# Morels



## Nick84

Anyone know if the Morels have popped in NW Ga yet its my first year trying to shroom.  Any info would be appreciated.


----------



## waddler

I posted on them in "Wild Edibles" thread but have gotten no response. There is a post on Facebook in the group "Mushroom Club of Georgia" that says they have been found in Athens.


----------



## NCHillbilly

It's getting time there. It'll be about two-three more weeks here in the mountains.


----------



## waddler

I have read about where to look, but no luck. Where do you find them and what other mushrooms are in the vicinity?


----------



## NCHillbilly

waddler said:


> I have read about where to look, but no luck. Where do you find them and what other mushrooms are in the vicinity?



Not trying to sound like a smart aleck, but you find them where you find them. The places I have found the most morels are around half-dead apple trees, hollers with lots of ash and tulip poplar trees, and in landscaped shady mulch beds, and just out in the woods with no real pattern. You'll find them in privet thickets down in the flatlands sometimes. But you may look in a hundred places that look just alike; 1 of them is full of morels, the other 99 have none. You just gotta burn some shoe leather and look everywhere. To make it even more fun, a place that is full one year may have none the next year, and some years they just don't come up at all if the weather isn't right.


----------



## blood on the ground

I have looked for them the past 2 springs here and haven't had any luck at all.


----------



## Fletch_W

I just bushwhacked through a bunch of privet and green briar bottoms with what I believe to be alot of Elm (won't know for sure until leaves on the trees, but the saplings had leaves, Elm leaves....), and found nothing. Large creek in Athens, public land, no taking of plants allowed, I didn't find any, I didn't take any, if you know what I mean.


----------



## lagrangedave

Morels ain't plants, just sayin'.


----------



## Fletch_W

waddler said:


> I posted on them in "Wild Edibles" thread but have gotten no response. There is a post on Facebook in the group "Mushroom Club of Georgia" that says they have been found in Athens.

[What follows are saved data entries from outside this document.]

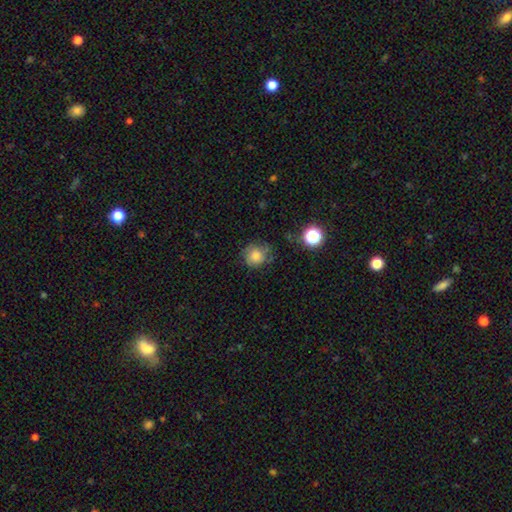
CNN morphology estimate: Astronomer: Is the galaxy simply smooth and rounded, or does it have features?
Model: smooth — 75%.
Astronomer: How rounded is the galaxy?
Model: round — 86%.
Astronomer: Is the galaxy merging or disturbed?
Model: none — 64%.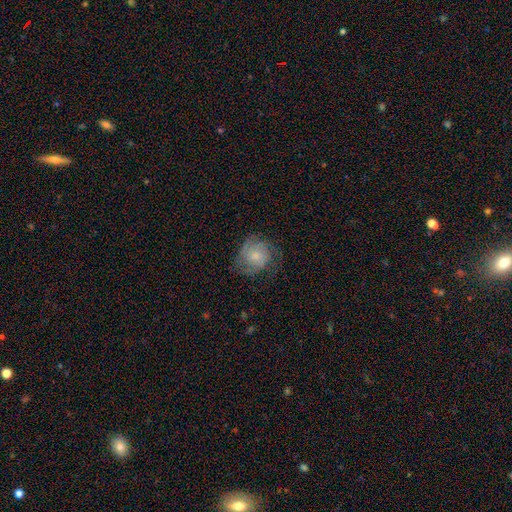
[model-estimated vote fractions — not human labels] This is possibly a featured or disk galaxy (59%). It is clearly not viewed edge-on (97%). Bar: likely no (77%). Spiral arm pattern: clearly yes (88%). Spiral arm count: marginally 2 (37%). Spiral winding: possibly tight (48%). Central bulge: possibly small (48%). Merging: likely none (62%).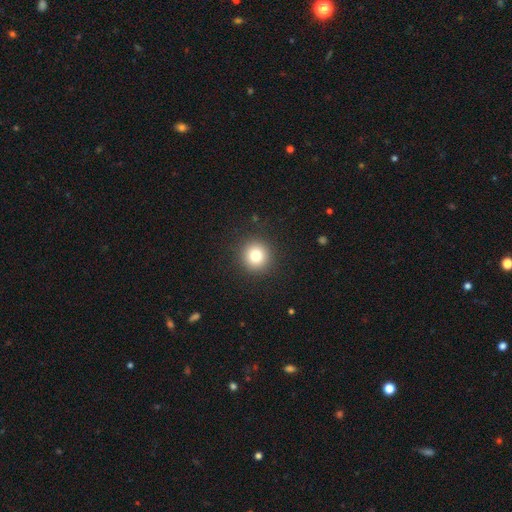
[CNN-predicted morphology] A smooth galaxy with no disk features (79%) that is round (95%). Merging: none (92%).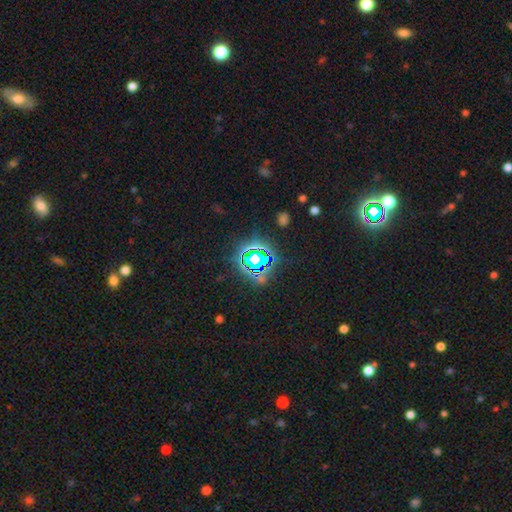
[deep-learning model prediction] star or artifact 75%, smooth 15%, featured or disk 10%.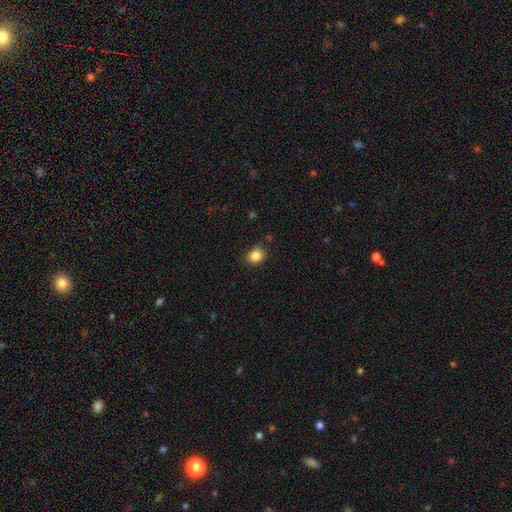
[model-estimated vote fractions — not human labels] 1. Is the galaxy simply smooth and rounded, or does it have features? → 85% smooth, 10% star or artifact, 4% featured or disk.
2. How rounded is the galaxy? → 67% round, 32% in between, 1% cigar-shaped.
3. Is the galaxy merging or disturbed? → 80% none, 15% minor disturbance, 3% major disturbance, 2% merger.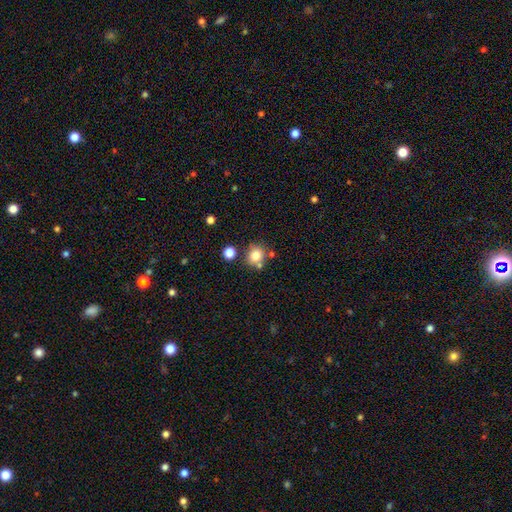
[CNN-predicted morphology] smooth 79%, star or artifact 12%, featured or disk 9%. Down the decision tree: how rounded — round (84%); merging — none (69%).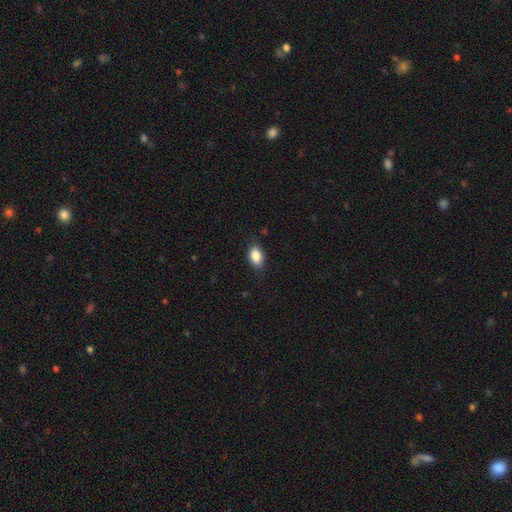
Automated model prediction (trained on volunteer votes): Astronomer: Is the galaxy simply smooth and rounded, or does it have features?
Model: smooth — 86%.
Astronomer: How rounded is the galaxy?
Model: in between — 90%.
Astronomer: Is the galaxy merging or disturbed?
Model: none — 83%.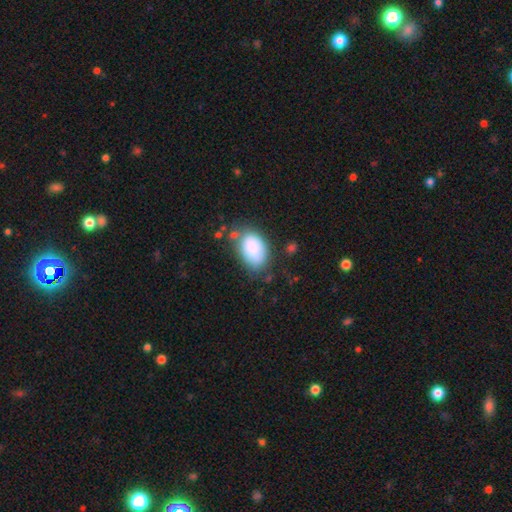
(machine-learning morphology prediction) smooth-or-featured: smooth: 84% | featured or disk: 9% | star or artifact: 7%
  how-rounded: in between: 89% | round: 10% | cigar-shaped: 1%
  merging: none: 60% | minor disturbance: 25% | major disturbance: 9% | merger: 6%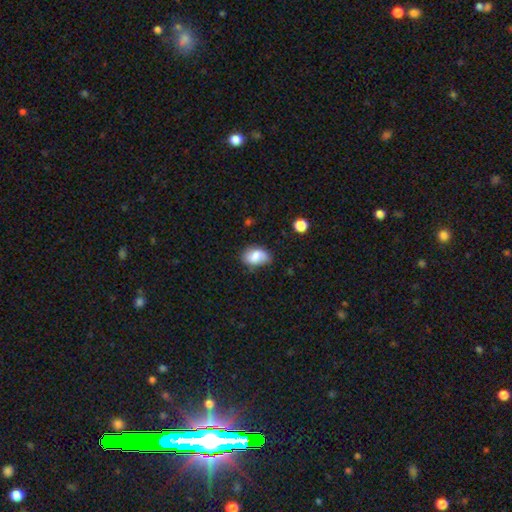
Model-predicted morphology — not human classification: This appears to be a smooth galaxy with no disk features (78%) that is in between round and cigar-shaped (85%). Merging: none (62%).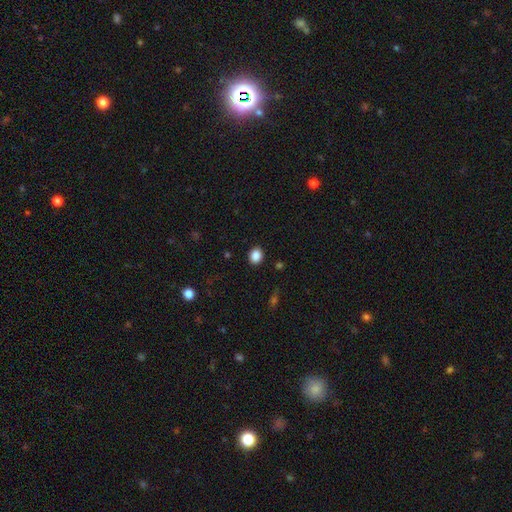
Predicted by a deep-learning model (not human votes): This appears to be a smooth galaxy with no disk features (88%) that is round (55%). Merging: none (90%).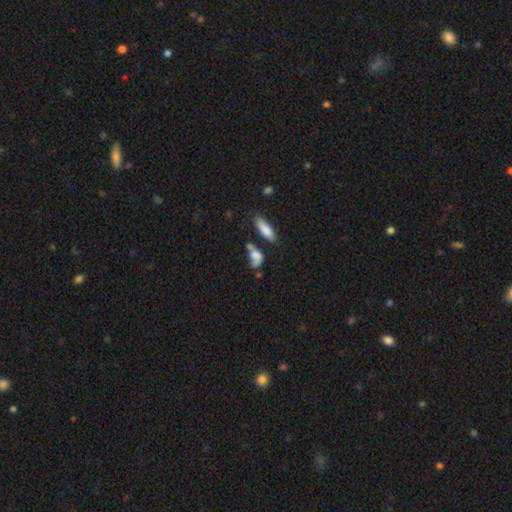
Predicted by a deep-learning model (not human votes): Smooth or featured: smooth — 73% (featured or disk — 18%)
How rounded: in between — 77% (round — 11%)
Merging: none — 34% (merger — 29%)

The only thing I found regarding Athens on that page is one second-hand account, and the poster said they haven't found anything. 

That post was also hours after you posted this. 

What specific post on that page is reporting Athens finds? I read back to Feb and didn't see anything but what I referred to above.


----------



## waddler

Open facebook and go to the group "Mushroom Club of Georgia". There a poster from Marietta ,
Jack John Otis Richards is posting finds. 

Also:

http://www.morelmushroomhunting.net/report/current/mmhc_report_page1.html

Mar 26, 2015	 	
Name:	Joe P.
General Location:	Athens
International/State:	Georgia
Morels Found:	dozen - two teeny ones visible and left them.

I may have gotten these mixed up.


----------



## Fletch_W

Interesting page. I read back to last year and found another Athens report on March 30 2014, guy said it was the earliest he had found them in years. So maybe we are a little bit early. 

Habitat they describe are both exactly the kind of terrain I was looking today.


----------



## Nick84

yeah I walked around looking in creek bottoms with loamy soil keying in on the dead hardwoods no luck yet I am sure this dose of the 23 degree morning we had isn't helping things much either


----------



## Flaustin1

I just read a thing on FB from a guy that has found over 2000 this year.  His hometown is Hoschton but said he found them in N.G.


----------



## supernube

I'm in Athens and found what I think is a bunch of morels doing a neighborhood cleanup.  Anyone in the classic city willing to give me a 100% positive ID?


----------



## Fletch_W

Post a pic!!!


----------



## supernube

Here  it is


----------



## Nick84

yep


----------



## Nick84

fry that baby up !


----------



## Fletch_W

Nice!


----------



## supernube

Just cooked them up.  Delicious!


----------



## NCHillbilly

The mayapples and bloodroot are just beginning to push through the ground in the lowest elevations here, so it'll be about three more weeks. Usually in my neck of the woods, you find morels when the mayapples are fully up and the poplar trees are starting to grow little leaves-just about the time that the woods start looking green from a distance.


----------



## elmer_fudd

NCHillbilly said:


> The mayapples and bloodroot are just beginning to push through the ground in the lowest elevations here, so it'll be about three more weeks. Usually in my neck of the woods, you find morels when the mayapples are fully up and the poplar trees are starting to grow little leaves-just about the time that the woods start looking green from a distance.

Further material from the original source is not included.